Given data START

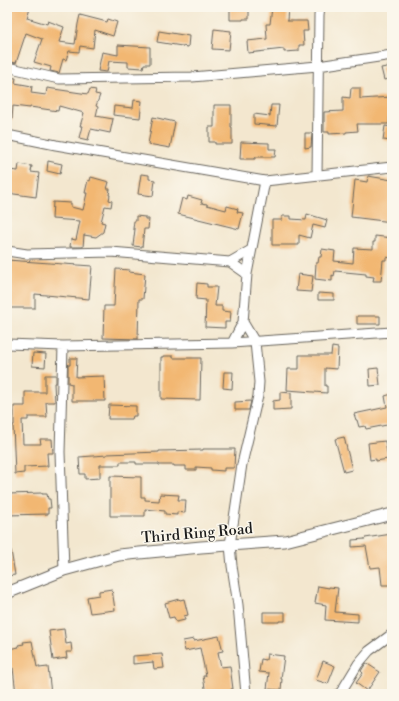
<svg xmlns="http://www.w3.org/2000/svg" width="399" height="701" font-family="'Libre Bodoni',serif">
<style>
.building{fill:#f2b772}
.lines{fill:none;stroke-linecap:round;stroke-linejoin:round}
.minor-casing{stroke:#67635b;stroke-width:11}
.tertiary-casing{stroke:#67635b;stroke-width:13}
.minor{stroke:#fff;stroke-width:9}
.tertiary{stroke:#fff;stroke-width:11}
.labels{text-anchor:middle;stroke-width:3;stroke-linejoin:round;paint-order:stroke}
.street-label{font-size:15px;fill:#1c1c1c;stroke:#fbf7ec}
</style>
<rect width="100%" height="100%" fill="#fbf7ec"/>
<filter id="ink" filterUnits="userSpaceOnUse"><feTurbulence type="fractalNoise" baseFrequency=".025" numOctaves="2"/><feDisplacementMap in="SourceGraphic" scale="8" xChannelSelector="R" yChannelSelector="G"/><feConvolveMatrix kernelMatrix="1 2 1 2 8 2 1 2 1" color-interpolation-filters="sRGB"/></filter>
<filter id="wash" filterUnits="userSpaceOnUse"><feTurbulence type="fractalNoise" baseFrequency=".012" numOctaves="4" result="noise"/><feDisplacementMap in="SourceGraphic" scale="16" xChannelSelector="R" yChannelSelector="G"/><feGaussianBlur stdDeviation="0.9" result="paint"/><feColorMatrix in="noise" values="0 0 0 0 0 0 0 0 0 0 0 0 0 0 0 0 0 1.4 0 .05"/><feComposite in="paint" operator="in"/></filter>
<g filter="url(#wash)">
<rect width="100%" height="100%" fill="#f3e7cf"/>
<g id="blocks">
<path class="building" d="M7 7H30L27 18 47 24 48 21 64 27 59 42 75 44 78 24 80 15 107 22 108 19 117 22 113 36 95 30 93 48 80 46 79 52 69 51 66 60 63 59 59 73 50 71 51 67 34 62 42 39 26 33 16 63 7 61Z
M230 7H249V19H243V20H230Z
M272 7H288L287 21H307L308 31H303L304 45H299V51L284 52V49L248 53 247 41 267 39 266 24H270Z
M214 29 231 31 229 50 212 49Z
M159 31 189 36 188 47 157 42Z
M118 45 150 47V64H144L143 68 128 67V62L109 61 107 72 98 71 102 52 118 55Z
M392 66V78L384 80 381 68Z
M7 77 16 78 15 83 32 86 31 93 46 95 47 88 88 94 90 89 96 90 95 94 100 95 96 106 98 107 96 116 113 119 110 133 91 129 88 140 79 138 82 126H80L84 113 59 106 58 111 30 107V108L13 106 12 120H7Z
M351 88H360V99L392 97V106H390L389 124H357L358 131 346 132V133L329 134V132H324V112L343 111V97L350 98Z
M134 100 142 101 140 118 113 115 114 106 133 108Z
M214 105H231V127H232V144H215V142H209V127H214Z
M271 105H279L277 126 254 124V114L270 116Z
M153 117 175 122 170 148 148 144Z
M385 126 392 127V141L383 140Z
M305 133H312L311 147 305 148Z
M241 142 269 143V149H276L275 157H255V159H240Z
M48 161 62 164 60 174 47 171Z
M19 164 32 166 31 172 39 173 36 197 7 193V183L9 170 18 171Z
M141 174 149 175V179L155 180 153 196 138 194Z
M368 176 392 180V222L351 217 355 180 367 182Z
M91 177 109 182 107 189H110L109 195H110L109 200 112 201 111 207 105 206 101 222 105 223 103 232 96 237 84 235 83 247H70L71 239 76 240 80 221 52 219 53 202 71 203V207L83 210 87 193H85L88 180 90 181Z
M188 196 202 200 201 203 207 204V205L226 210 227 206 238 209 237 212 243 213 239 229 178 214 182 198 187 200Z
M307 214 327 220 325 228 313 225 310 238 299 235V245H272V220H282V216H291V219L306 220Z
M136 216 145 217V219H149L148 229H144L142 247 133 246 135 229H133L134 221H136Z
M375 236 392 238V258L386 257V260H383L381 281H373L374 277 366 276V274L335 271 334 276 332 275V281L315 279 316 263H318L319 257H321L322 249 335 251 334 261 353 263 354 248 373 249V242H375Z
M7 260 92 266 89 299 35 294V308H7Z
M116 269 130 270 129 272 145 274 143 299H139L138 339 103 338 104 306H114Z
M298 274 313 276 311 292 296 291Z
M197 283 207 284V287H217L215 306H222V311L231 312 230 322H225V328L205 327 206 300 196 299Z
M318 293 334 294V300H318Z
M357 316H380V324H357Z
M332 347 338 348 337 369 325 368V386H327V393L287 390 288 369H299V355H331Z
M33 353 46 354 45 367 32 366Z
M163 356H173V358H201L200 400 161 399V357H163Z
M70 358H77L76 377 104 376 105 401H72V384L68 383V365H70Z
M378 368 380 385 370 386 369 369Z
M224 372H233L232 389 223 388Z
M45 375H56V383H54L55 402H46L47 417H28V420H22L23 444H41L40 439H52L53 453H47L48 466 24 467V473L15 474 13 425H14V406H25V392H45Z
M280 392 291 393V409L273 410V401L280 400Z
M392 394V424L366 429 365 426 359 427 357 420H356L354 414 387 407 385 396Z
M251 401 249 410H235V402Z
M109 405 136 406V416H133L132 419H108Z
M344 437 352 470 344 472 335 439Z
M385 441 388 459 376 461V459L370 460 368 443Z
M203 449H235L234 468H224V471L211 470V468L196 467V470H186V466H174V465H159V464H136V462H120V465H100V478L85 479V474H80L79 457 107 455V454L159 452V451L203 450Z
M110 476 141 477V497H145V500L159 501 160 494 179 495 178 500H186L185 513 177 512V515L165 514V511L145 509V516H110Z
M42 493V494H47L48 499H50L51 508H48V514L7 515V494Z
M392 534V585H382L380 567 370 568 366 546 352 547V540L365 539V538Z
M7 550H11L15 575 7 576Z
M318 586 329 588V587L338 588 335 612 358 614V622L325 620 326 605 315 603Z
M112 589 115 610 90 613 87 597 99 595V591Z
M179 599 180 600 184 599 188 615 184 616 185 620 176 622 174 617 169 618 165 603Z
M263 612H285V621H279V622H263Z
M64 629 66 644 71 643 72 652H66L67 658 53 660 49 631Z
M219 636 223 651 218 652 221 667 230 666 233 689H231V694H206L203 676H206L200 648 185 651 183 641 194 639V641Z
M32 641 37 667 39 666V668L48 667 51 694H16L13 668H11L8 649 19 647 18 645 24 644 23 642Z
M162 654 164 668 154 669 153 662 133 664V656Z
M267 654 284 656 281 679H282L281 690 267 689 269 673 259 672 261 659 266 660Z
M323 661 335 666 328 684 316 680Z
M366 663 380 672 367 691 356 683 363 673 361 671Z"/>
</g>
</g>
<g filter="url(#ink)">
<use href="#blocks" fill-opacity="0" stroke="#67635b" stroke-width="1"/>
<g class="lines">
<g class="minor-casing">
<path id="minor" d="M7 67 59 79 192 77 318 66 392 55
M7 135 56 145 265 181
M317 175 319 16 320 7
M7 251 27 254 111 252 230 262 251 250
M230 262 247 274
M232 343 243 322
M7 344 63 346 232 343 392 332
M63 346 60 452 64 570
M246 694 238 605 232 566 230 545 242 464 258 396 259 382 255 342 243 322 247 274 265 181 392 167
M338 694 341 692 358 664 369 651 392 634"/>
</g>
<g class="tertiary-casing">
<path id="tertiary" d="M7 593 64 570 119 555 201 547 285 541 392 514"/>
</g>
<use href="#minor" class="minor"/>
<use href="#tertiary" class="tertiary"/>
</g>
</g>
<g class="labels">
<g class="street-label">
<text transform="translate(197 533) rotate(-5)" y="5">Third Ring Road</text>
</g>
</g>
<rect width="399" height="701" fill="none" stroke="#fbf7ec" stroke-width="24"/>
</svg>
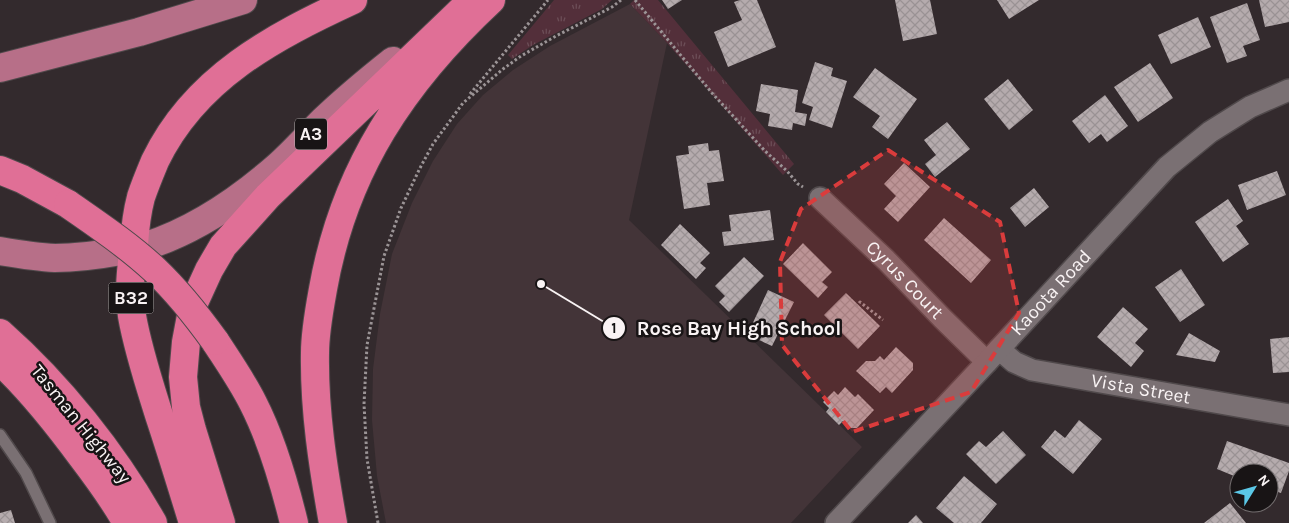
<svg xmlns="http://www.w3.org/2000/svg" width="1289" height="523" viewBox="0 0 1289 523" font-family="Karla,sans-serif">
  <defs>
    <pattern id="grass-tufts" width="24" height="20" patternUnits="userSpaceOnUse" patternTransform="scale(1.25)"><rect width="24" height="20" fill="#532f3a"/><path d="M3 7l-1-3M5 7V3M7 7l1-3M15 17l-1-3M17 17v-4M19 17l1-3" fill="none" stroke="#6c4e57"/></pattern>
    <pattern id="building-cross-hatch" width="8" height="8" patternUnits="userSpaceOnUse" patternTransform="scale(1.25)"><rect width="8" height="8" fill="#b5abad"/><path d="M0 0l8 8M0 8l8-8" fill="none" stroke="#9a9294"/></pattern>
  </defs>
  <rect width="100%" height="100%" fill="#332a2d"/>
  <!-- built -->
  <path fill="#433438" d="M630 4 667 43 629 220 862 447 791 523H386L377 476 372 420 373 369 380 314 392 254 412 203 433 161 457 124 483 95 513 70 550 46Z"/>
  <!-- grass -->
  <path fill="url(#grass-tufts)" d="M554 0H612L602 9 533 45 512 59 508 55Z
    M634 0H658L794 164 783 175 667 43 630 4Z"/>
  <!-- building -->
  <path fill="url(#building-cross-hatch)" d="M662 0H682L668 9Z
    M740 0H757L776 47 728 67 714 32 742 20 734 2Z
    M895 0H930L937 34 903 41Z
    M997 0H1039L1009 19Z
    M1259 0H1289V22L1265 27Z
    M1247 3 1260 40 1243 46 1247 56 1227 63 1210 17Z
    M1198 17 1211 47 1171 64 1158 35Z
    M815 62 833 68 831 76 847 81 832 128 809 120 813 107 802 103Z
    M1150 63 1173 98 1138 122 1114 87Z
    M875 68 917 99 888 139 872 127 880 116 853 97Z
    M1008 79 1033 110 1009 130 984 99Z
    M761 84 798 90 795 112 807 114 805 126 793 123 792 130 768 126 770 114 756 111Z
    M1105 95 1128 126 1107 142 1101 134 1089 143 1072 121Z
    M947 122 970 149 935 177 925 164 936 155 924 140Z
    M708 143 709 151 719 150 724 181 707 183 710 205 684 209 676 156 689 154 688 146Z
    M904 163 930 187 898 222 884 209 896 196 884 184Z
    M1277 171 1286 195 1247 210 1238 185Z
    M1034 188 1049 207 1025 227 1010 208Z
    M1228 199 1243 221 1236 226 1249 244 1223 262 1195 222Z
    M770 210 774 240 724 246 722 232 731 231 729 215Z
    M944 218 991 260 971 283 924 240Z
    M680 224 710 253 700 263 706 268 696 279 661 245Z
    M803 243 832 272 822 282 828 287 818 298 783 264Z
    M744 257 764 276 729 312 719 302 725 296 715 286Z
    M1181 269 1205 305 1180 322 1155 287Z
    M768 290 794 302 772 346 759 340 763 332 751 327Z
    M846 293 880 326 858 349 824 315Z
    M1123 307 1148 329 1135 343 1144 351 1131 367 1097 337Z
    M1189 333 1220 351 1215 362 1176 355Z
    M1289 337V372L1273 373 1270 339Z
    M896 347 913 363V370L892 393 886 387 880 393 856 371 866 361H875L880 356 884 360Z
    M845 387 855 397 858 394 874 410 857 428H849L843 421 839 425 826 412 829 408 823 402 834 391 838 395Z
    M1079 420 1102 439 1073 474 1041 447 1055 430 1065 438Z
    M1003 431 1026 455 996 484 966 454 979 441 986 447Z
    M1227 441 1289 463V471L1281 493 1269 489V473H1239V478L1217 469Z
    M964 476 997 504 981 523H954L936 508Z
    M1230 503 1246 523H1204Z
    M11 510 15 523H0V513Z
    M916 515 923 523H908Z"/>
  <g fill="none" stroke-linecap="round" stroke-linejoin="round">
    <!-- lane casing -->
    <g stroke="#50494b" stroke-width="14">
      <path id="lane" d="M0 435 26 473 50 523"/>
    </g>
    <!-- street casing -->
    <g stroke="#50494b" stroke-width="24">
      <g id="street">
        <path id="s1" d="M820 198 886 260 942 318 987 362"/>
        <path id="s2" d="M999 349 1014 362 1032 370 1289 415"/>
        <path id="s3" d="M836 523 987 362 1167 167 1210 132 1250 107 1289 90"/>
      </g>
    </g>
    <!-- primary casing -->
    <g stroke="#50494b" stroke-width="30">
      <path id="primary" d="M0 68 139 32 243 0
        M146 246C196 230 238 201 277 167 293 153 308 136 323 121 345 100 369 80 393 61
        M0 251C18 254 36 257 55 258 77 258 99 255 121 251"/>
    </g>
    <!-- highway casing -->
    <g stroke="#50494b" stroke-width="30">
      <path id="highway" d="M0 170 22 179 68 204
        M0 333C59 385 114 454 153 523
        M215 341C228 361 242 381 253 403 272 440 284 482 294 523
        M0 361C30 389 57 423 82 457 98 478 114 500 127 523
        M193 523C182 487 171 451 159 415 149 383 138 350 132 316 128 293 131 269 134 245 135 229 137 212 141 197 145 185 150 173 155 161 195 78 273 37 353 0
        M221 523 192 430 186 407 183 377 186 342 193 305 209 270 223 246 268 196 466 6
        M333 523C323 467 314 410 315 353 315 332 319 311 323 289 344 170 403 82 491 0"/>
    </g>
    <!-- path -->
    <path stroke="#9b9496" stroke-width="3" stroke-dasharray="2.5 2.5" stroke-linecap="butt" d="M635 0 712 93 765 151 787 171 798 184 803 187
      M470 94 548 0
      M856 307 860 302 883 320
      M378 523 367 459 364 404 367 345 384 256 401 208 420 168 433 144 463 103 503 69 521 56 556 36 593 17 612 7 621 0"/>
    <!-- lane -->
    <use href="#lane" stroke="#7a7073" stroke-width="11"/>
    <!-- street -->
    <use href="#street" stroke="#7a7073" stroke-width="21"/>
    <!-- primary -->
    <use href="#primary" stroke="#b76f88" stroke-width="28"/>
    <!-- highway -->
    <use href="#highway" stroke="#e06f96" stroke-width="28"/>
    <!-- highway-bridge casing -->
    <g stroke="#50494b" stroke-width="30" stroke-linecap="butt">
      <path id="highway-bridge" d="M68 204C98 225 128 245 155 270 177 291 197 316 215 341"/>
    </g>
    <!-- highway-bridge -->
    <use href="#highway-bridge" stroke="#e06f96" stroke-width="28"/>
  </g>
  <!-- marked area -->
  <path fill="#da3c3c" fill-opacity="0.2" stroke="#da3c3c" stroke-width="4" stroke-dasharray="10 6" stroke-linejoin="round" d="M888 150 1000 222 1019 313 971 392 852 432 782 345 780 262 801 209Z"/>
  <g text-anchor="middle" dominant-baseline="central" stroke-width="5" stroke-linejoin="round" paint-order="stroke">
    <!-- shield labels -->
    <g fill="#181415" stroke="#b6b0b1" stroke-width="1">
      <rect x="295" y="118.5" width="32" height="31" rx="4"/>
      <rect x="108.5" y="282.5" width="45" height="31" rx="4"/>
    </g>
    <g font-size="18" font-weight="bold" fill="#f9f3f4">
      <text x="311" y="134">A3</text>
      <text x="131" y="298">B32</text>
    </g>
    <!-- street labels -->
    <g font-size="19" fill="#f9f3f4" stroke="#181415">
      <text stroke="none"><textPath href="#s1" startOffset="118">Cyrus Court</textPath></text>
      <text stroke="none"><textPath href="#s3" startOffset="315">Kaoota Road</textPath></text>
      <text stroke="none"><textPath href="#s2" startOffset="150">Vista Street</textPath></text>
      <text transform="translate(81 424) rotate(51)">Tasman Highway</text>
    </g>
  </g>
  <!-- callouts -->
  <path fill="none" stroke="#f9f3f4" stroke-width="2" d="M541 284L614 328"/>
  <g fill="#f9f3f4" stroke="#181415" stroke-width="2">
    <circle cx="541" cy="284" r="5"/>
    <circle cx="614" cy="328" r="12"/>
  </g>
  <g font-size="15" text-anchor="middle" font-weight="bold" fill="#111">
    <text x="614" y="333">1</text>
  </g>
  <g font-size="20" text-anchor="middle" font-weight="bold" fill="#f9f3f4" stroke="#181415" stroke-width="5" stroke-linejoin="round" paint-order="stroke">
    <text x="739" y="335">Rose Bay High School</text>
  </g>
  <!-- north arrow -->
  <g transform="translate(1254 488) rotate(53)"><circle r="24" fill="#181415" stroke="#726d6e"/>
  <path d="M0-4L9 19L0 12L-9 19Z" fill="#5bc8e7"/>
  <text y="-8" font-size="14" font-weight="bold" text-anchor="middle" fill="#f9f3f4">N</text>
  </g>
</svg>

Given data END

_Task instructions_:
Spot every line in the entries that includes the word "lines", and copy each one out.

_Result below_:
.lines{fill:none;stroke-linecap:round;stroke-linejoin:round}
<g class="lines">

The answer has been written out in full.